## Articolo:
La Stampa 20.10.18
Fico tesse la rete a sinistra per ritagliarsi un ruolo futuro
di Fabio Martini
Quel
che Luigi Di Maio non può dire, perché altrimenti cadrebbe il governo,
lo dice ancora una volta il presidente della Camera, che è anche la
terza carica dello Stato. Roberto Fico ieri era nella sua Napoli, per un
convegno sui 50 anni dell’ospedale evangelico Betania e da lì ha
punzecchiato il capo della Lega. Il condono che tanto sta a cuore a
Salvini? «Se rimane, mi sembra ovvio che ci sia un problema».
Un’alleanza strategica quella tra Cinque Stelle e Lega? «Si agisce
all’interno di un filo rosso che è quello del contratto, perché se
fossimo stati uguali alla Lega, ci saremmo candidati con loro. Ma noi
non siamo uguali alla Lega e non ci candideremo assieme a loro». Salvini
sostiene che Fico - come Fini e Bertinotti - fa il presidente della
Camera in modo poco istituzionale? Roberto Fico risponde: «Se Salvini
vuole parlare con me lo faccia sui contenuti e non dicendo “Fico faccia
il presidente della Camera”. Quello che dico io è da istituzione, ma il
background appartiene alla nascita e alla costruzione del M5S».
In
realtà nelle prossime ore Roberto Fico parteciperà, come militante, al
raduno dei Cinque Stelle al Circo Massimo, con un’interpretazione
interventista del suo ruolo istituzionale simile a quello di Gianfranco
Fini e di Fausto Bertinotti, piuttosto che a quello super partes di
Sandro Pertini, Nilde Iotti e Pietro Ingrao. Ma ancora una volta le
esternazioni di Fico - per quanto sempre soft e mai urticanti - riaprono
la ridda di illazioni su un possibile suo ruolo sullo scacchiere
politico, nel futuro diverso da quello attuale.
Capofila dell’ala
dei Cinque Stelle che punta ad un clamoroso ribaltone, ad un cambio di
maggioranza, che arrivi alla sostituzione della Lega con il Pd? Oppure,
in caso di big bang, aggregatore di un’area di sinistra radicale assieme
al sindaco di Napoli De Magistris, al sindaco di Riace e magari a
Roberto Saviano? Il presidente della Camera è legato da un rapporto di
stima e amicizia con Beppe Grillo e con Davide Casaleggio, un legame che
fa escludere ai vertici politici dei Cinque Stelle l’ipotesi più
clamorosa: che Fico possa alimentare una fronda, vestendo i panni
dell’eterodosso: «Non è nella sua natura e nella sua volontà», sussurra
uno dei big pentastellati più vicini a Luigi Di Maio.

## Compito:
Scrivi il seguito dell'articolo su Roberto Fico, a partire dall'ultima frase riportata.

## Materiale fornito:

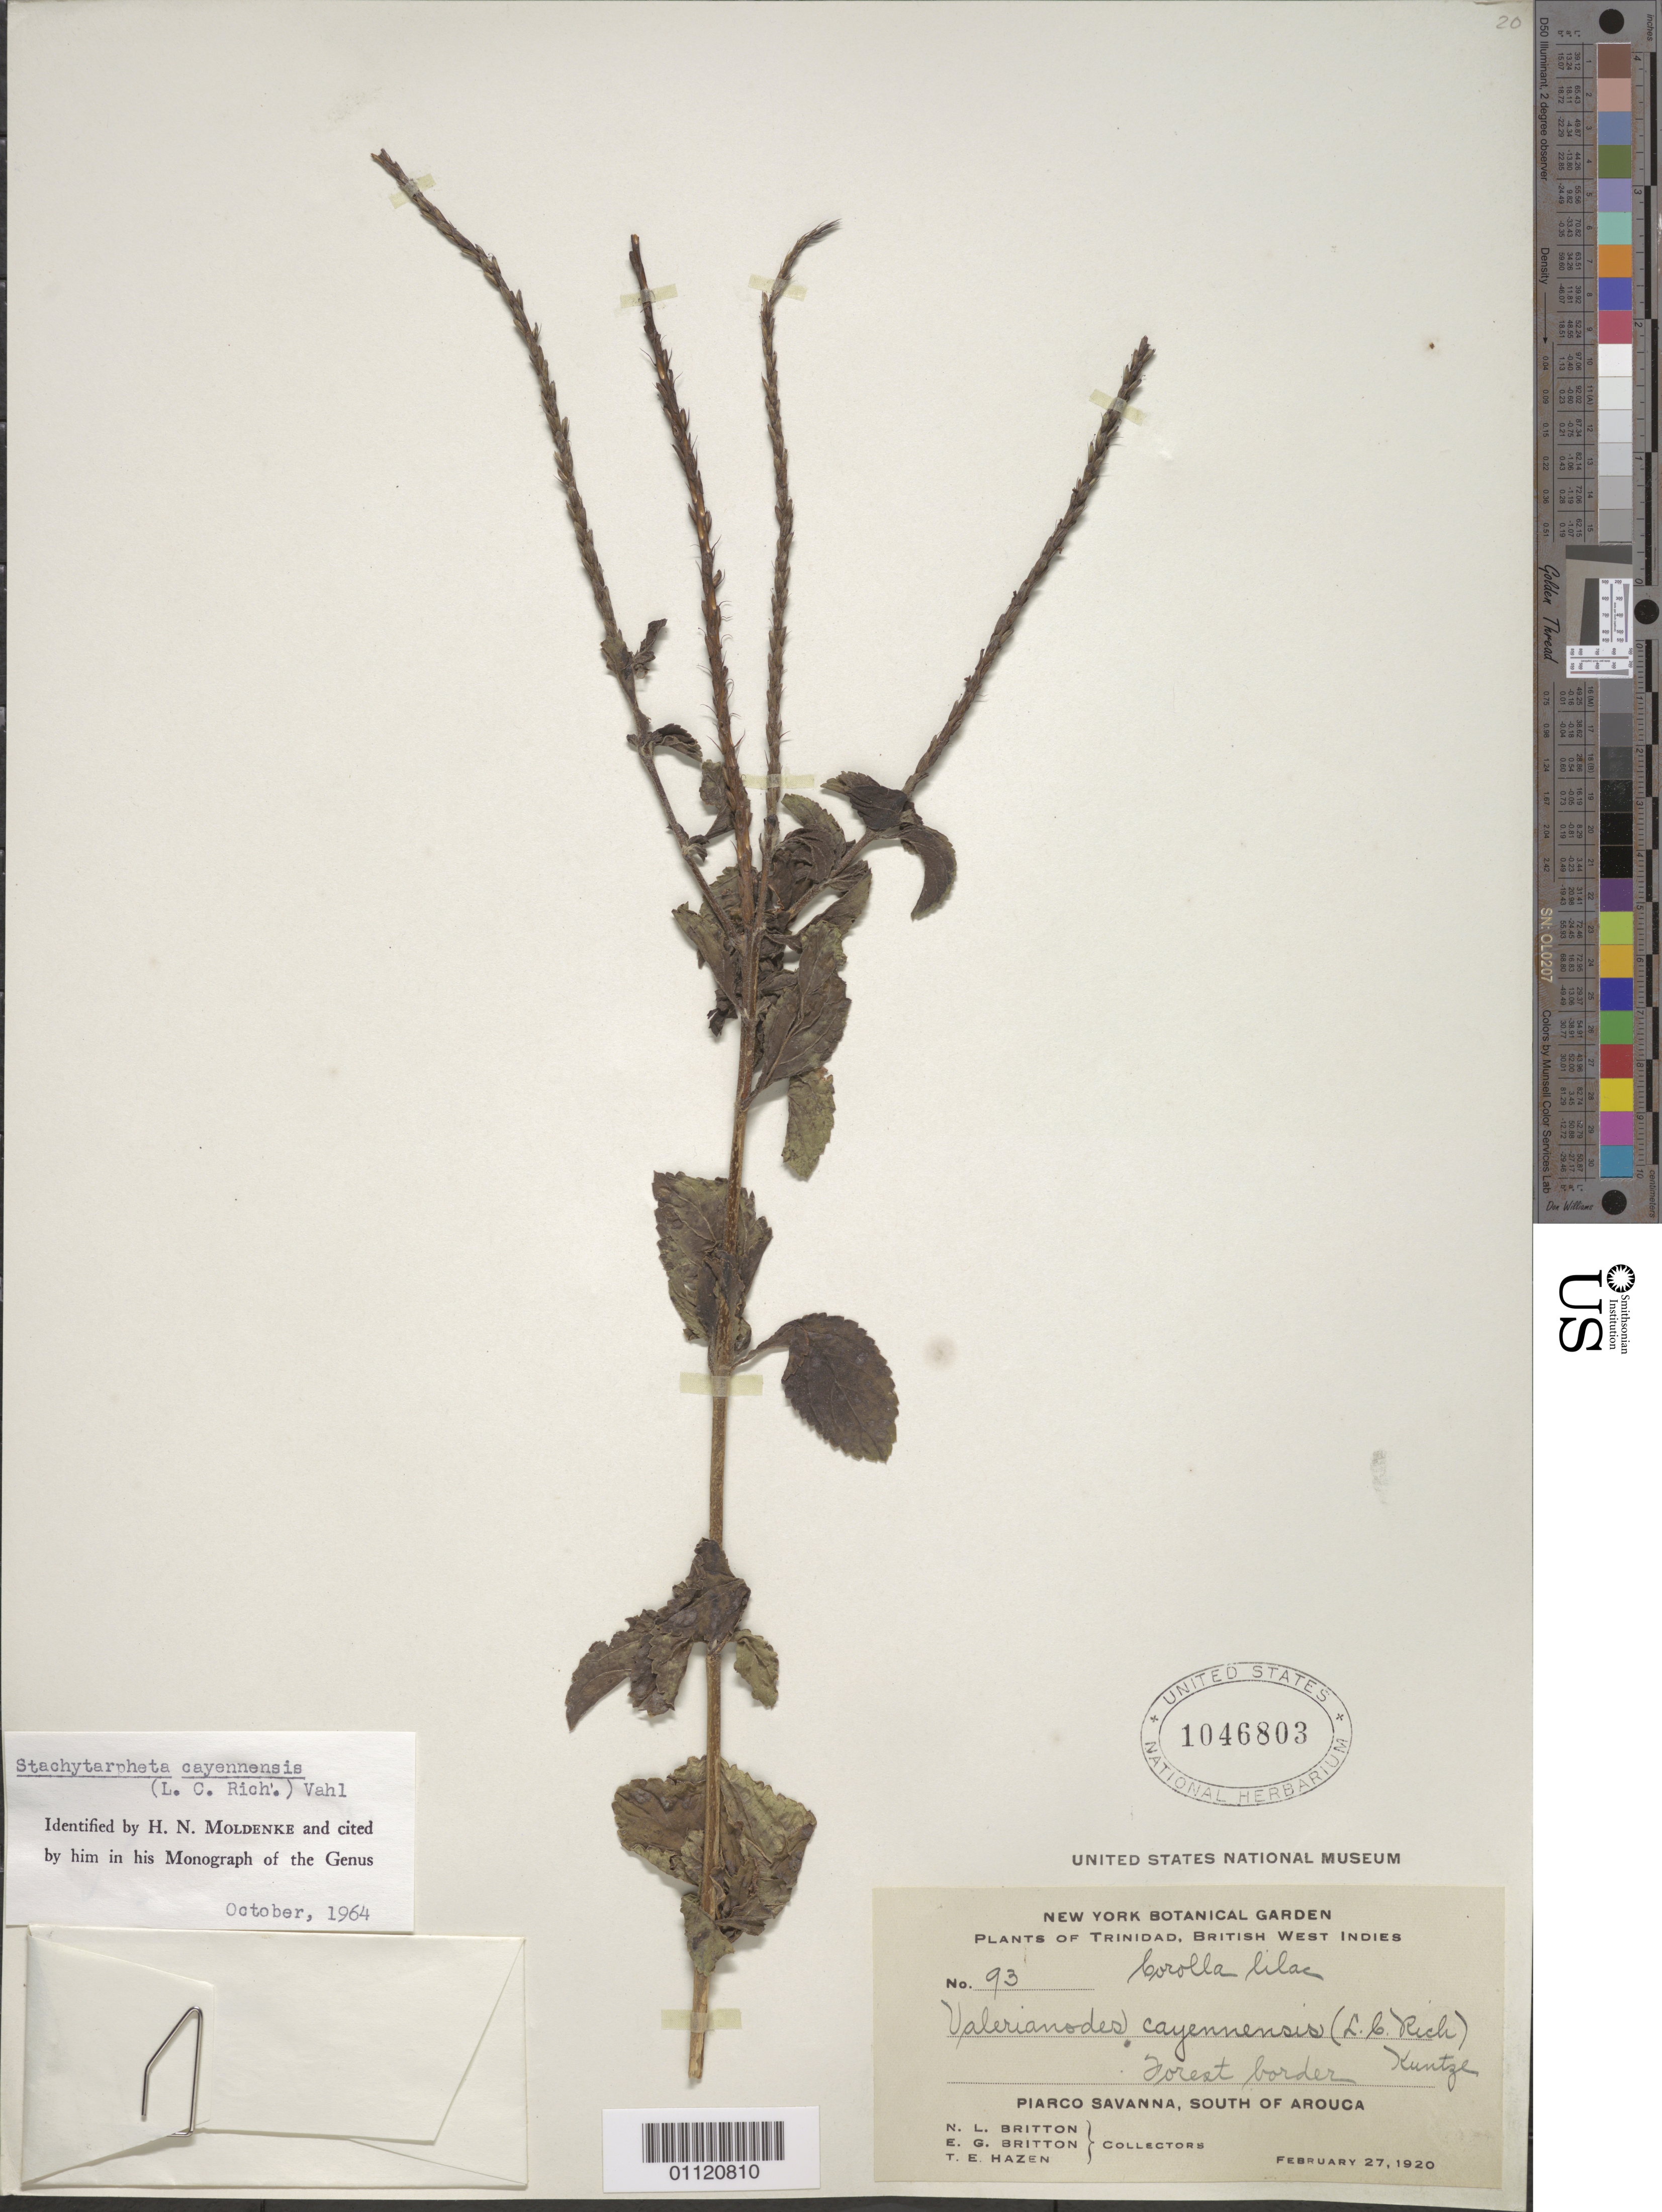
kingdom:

## Svolgimento:
Quel che
Roberto Fico, da 5 mesi oramai, sta coltivando è un’operazione diversa:
ritagliarsi un ruolo protagonista come capo riconoscibile e percepibile
dell’area di sinistra del Movimento, un ruolo che interpreta senza
snaturarsi, visto il suo passato come militante dell’estrema sinistra
sociale nella sua Napoli. E nel coprire questo ruolo di capo-area della
sinistra replica, sia pure inconsapevolmente, uno schema di gioco tipico
della Dc, che copriva un arco politico vastissimo, accogliendo
personaggi di sinistra vicini al Pci e altri di destra, vicini ai
liberali e ai missini?
Sorride Paolo Cirino Pomicino, uno dei
notabili dell’ultima Dc e napoletano come Fico: «Certo, lo schema è
proprio quello. Diciamo però che Fico copre lo spazio di sinistra in
modo flebile, senza spessore. Noi avevamo Moro e Scelba, il Pci Amendola
e Ingrao, qui siamo su un altro livello. E comunque l’unica alternativa
a Di Maio in termini di radicalità è Di Battista». Ma intanto è proprio
come capo-area che in questi mesi Fico ha incarnato un ruolo che il suo
amico Di Maio non poteva coprire: quello dell’anti-Salvini.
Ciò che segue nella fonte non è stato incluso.